§ PROMPT
Write out the lines of text in each of the rows below exactly as they appear, without the pictures.
** Start TASK INPUTS **
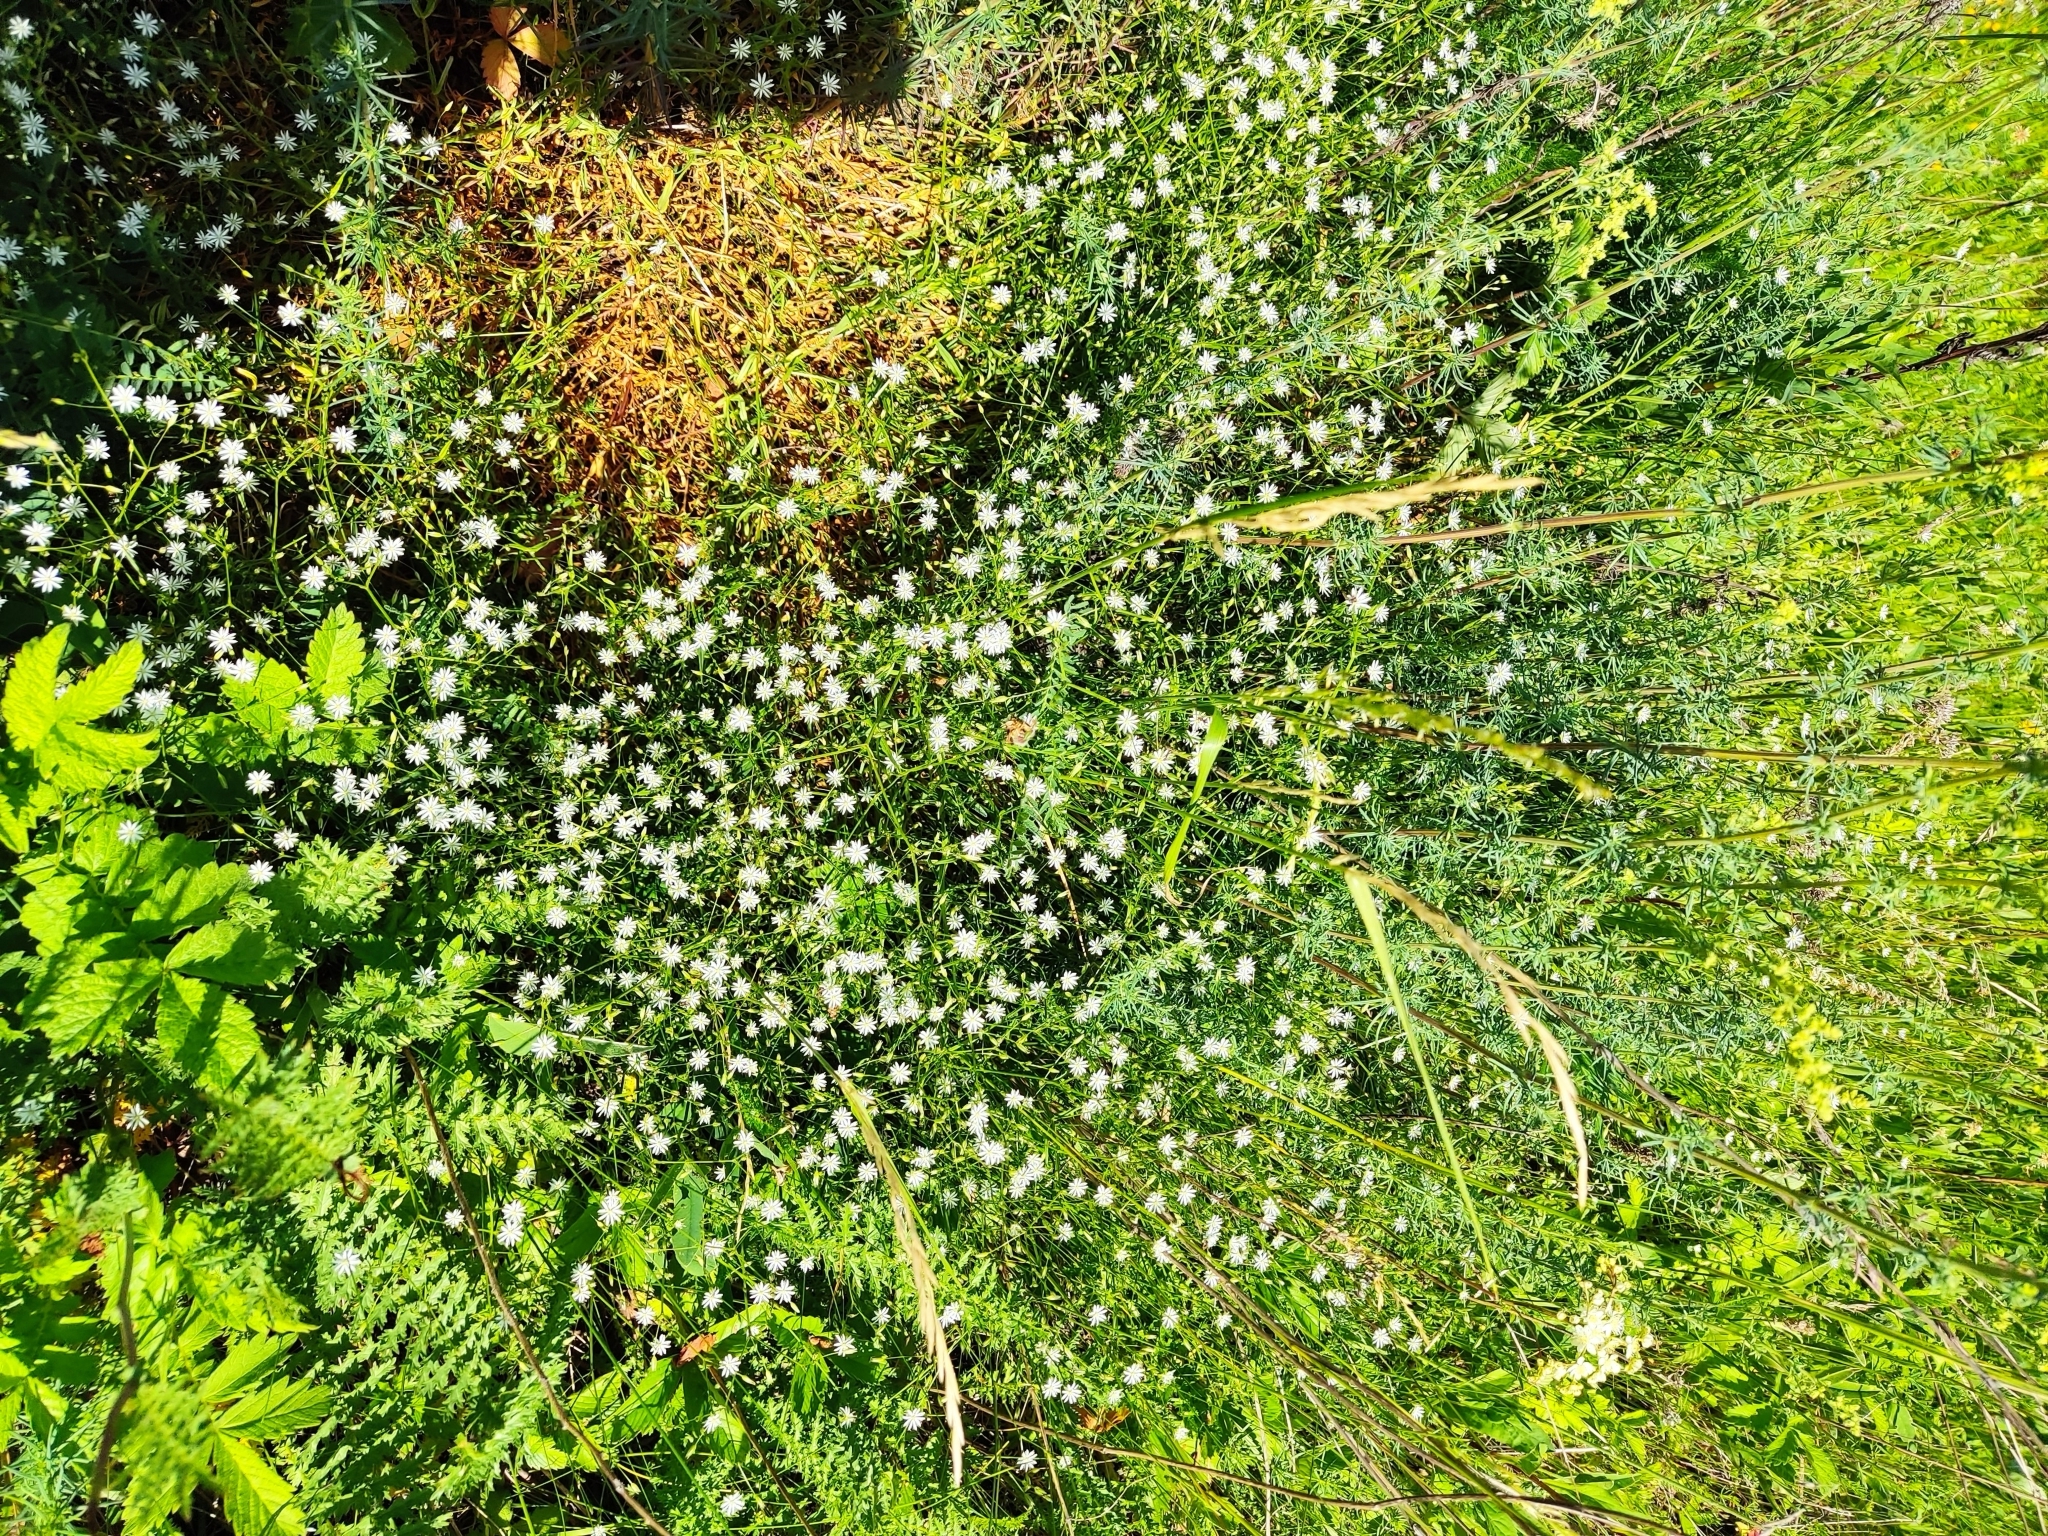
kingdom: Plantae
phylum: Tracheophyta
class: Magnoliopsida
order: Caryophyllales
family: Caryophyllaceae
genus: Stellaria
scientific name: Stellaria graminea
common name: Grass-like starwort
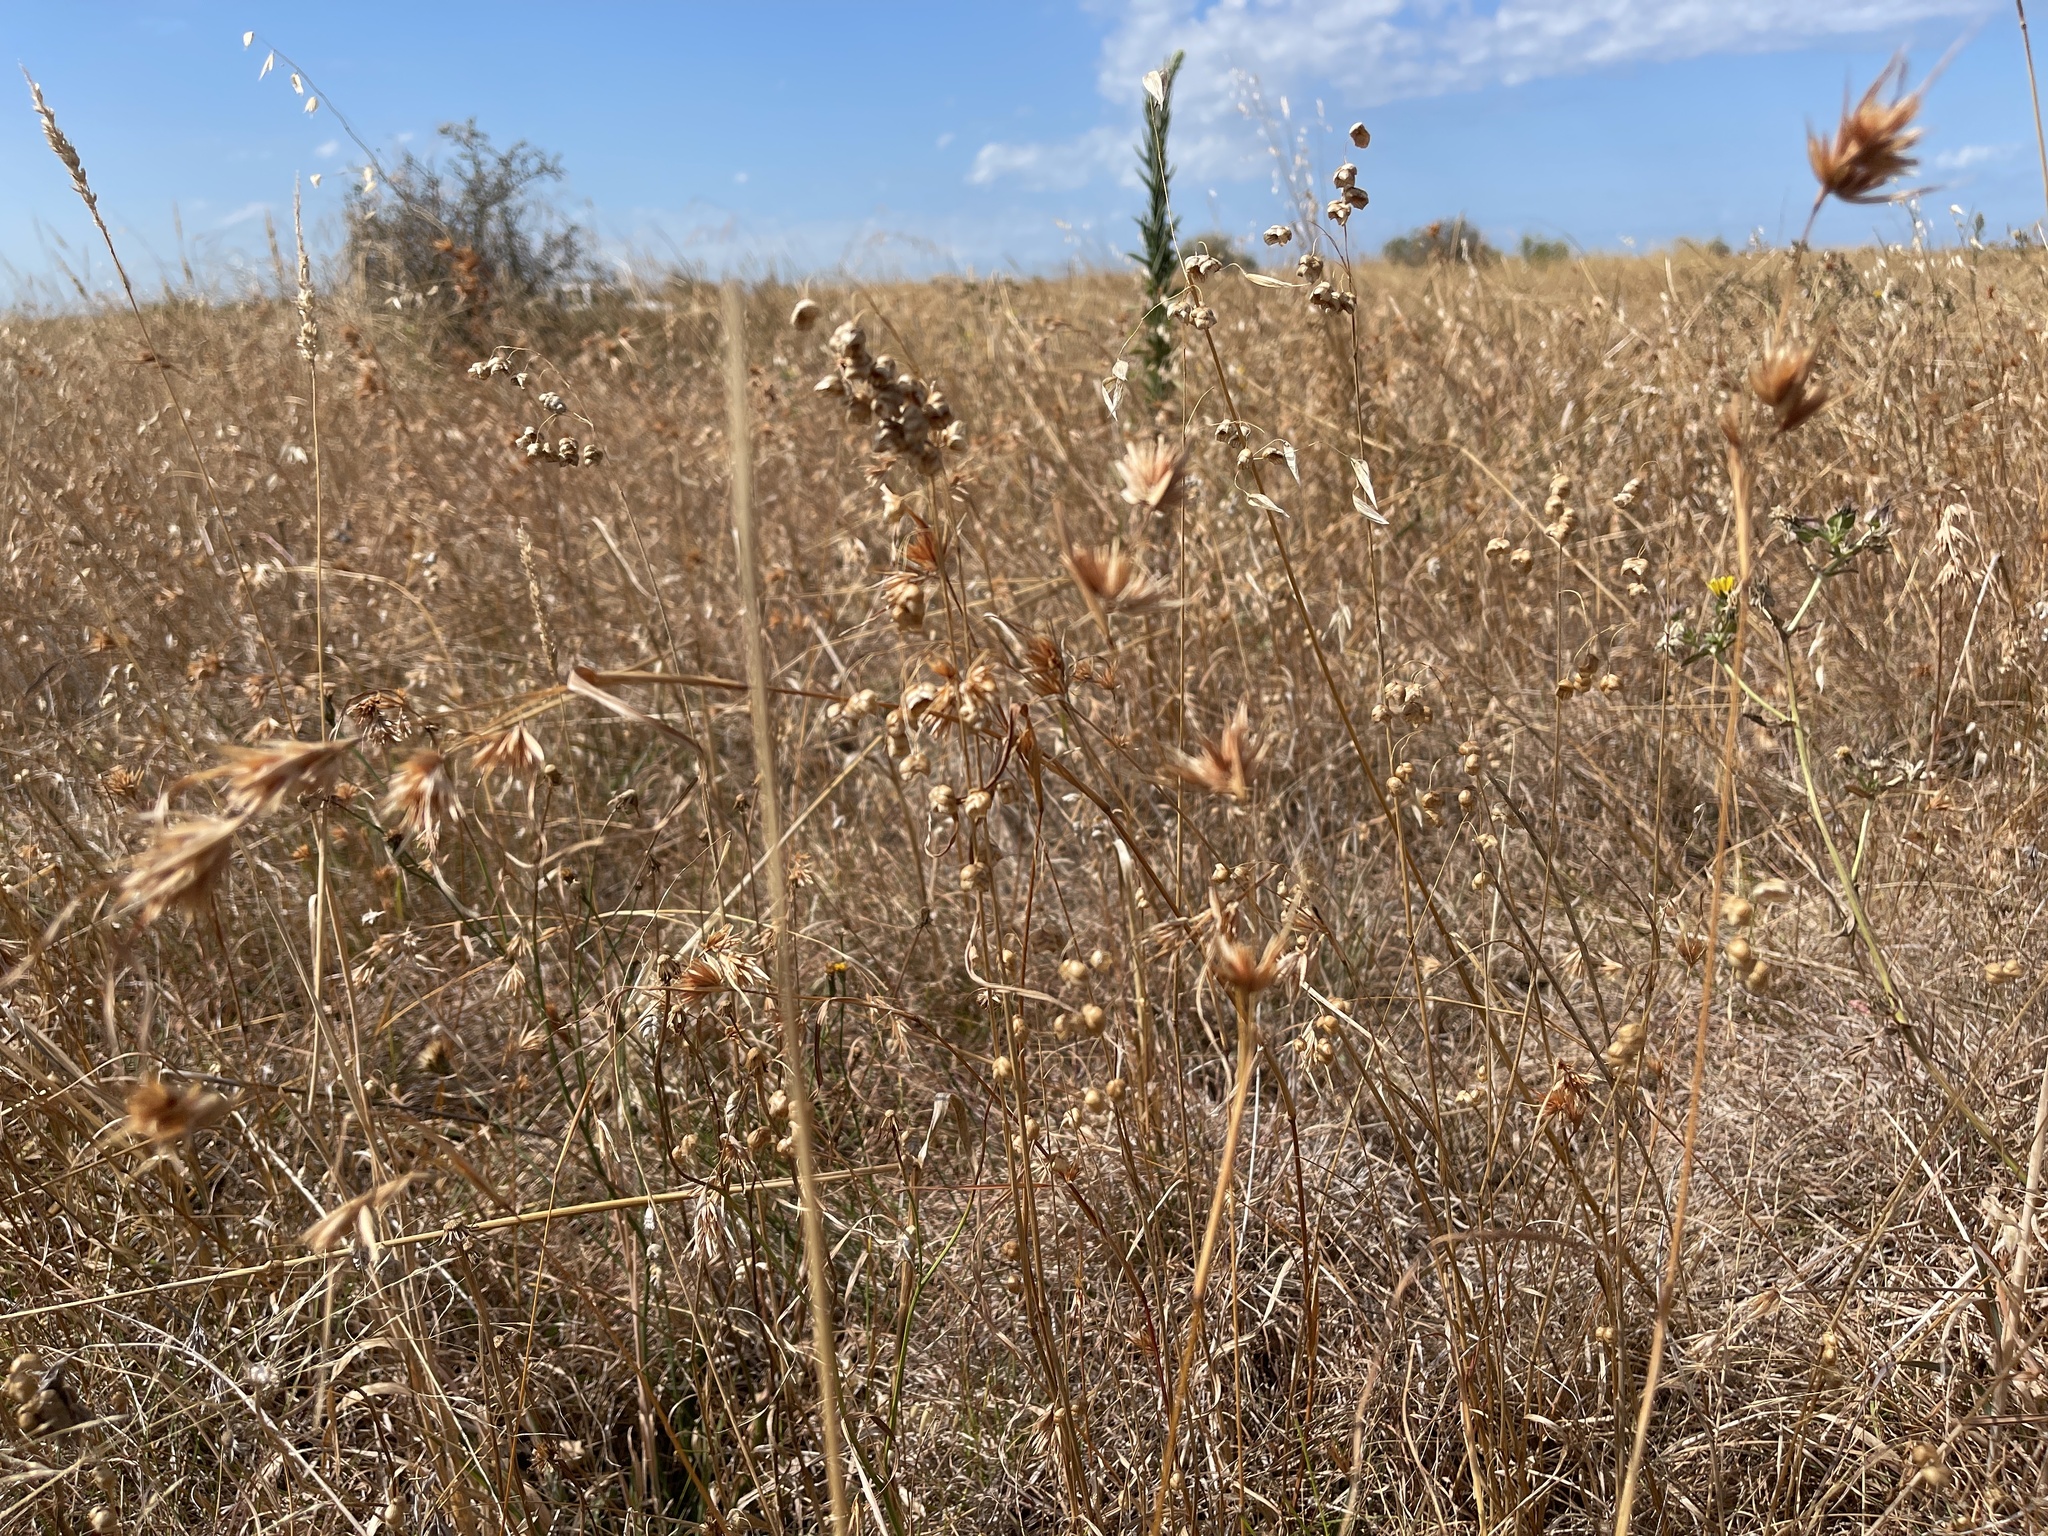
** End TASK INPUTS **
§ EXERCISE ANSWER
kingdom: Plantae
phylum: Tracheophyta
class: Magnoliopsida
order: Caryophyllales
family: Caryophyllaceae
genus: Stellaria
scientific name: Stellaria graminea
common name: Grass-like starwort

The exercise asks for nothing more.